*INSTRUCTIONS FOR THE TASK*:
Please retype the data character for character, from its first line up to and including the line that contains "dist [0.160390, 0.179614]". Leave the pictures out of your answer.

*DATASET CONTENT*:
-------------------------

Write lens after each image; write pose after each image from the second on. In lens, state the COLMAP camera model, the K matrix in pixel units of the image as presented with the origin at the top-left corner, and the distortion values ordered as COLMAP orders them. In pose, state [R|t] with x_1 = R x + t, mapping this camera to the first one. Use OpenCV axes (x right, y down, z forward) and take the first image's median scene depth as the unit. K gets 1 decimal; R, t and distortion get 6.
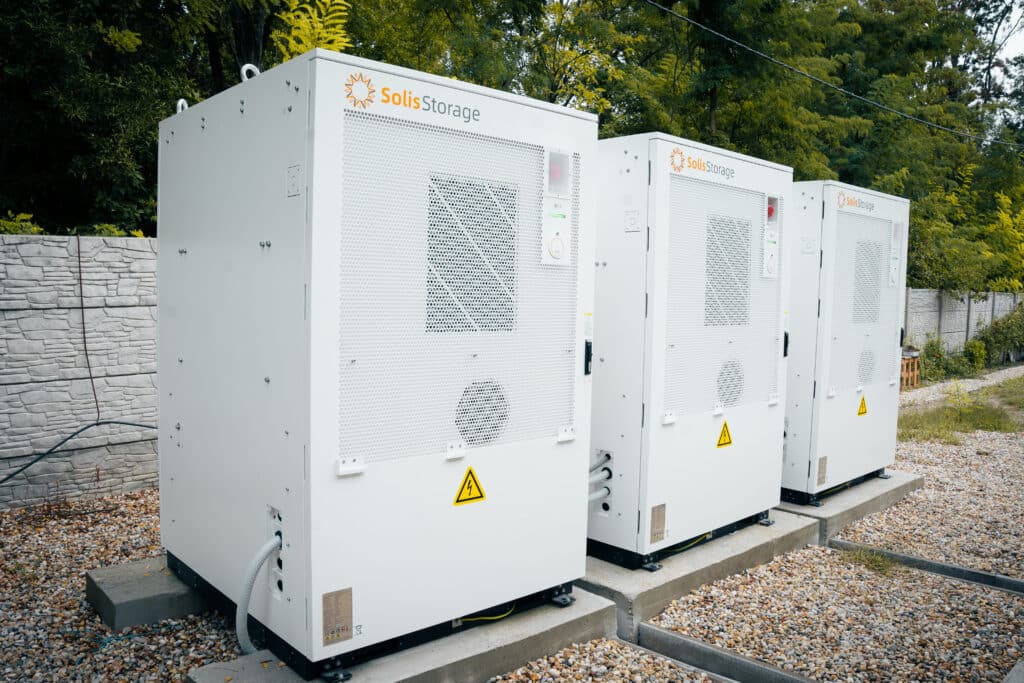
lens RADIAL K [[790.8, 0, 512.0], [0, 790.8, 341.5], [0, 0, 1]] dist [-0.178749, 0.144607]
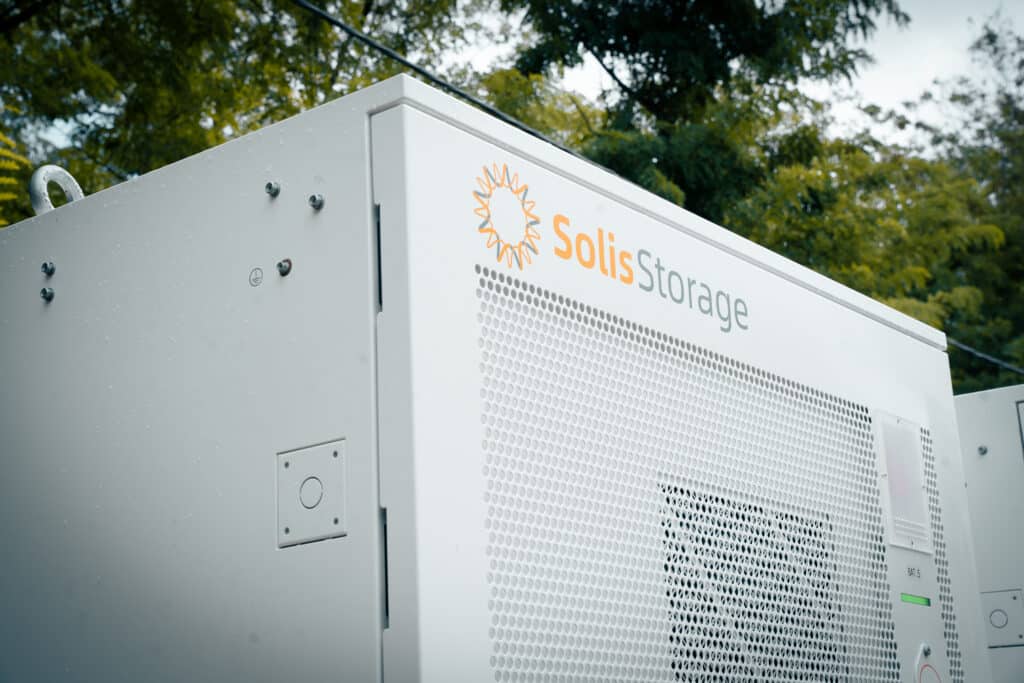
lens RADIAL K [[1624.3, 0, 512.0], [0, 1624.3, 341.5], [0, 0, 1]] dist [0.160390, 0.179614]
pose [[0.981971, -0.016237, 0.188334, -0.220545], [0.080100, 0.938179, -0.336757, -0.028515], [-0.171222, 0.345771, 0.922565, 0.258827]]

-------------------------

*SOLUTION TO THE PROBLEM*:
Write lens after each image; write pose after each image from the second on. In lens, state the COLMAP camera model, the K matrix in pixel units of the image as presented with the origin at the top-left corner, and the distortion values ordered as COLMAP orders them. In pose, state [R|t] with x_1 = R x + t, mapping this camera to the first one. Use OpenCV axes (x right, y down, z forward) and take the first image's median scene depth as the unit. K gets 1 decimal; R, t and distortion get 6.
lens RADIAL K [[790.8, 0, 512.0], [0, 790.8, 341.5], [0, 0, 1]] dist [-0.178749, 0.144607]
lens RADIAL K [[1624.3, 0, 512.0], [0, 1624.3, 341.5], [0, 0, 1]] dist [0.160390, 0.179614]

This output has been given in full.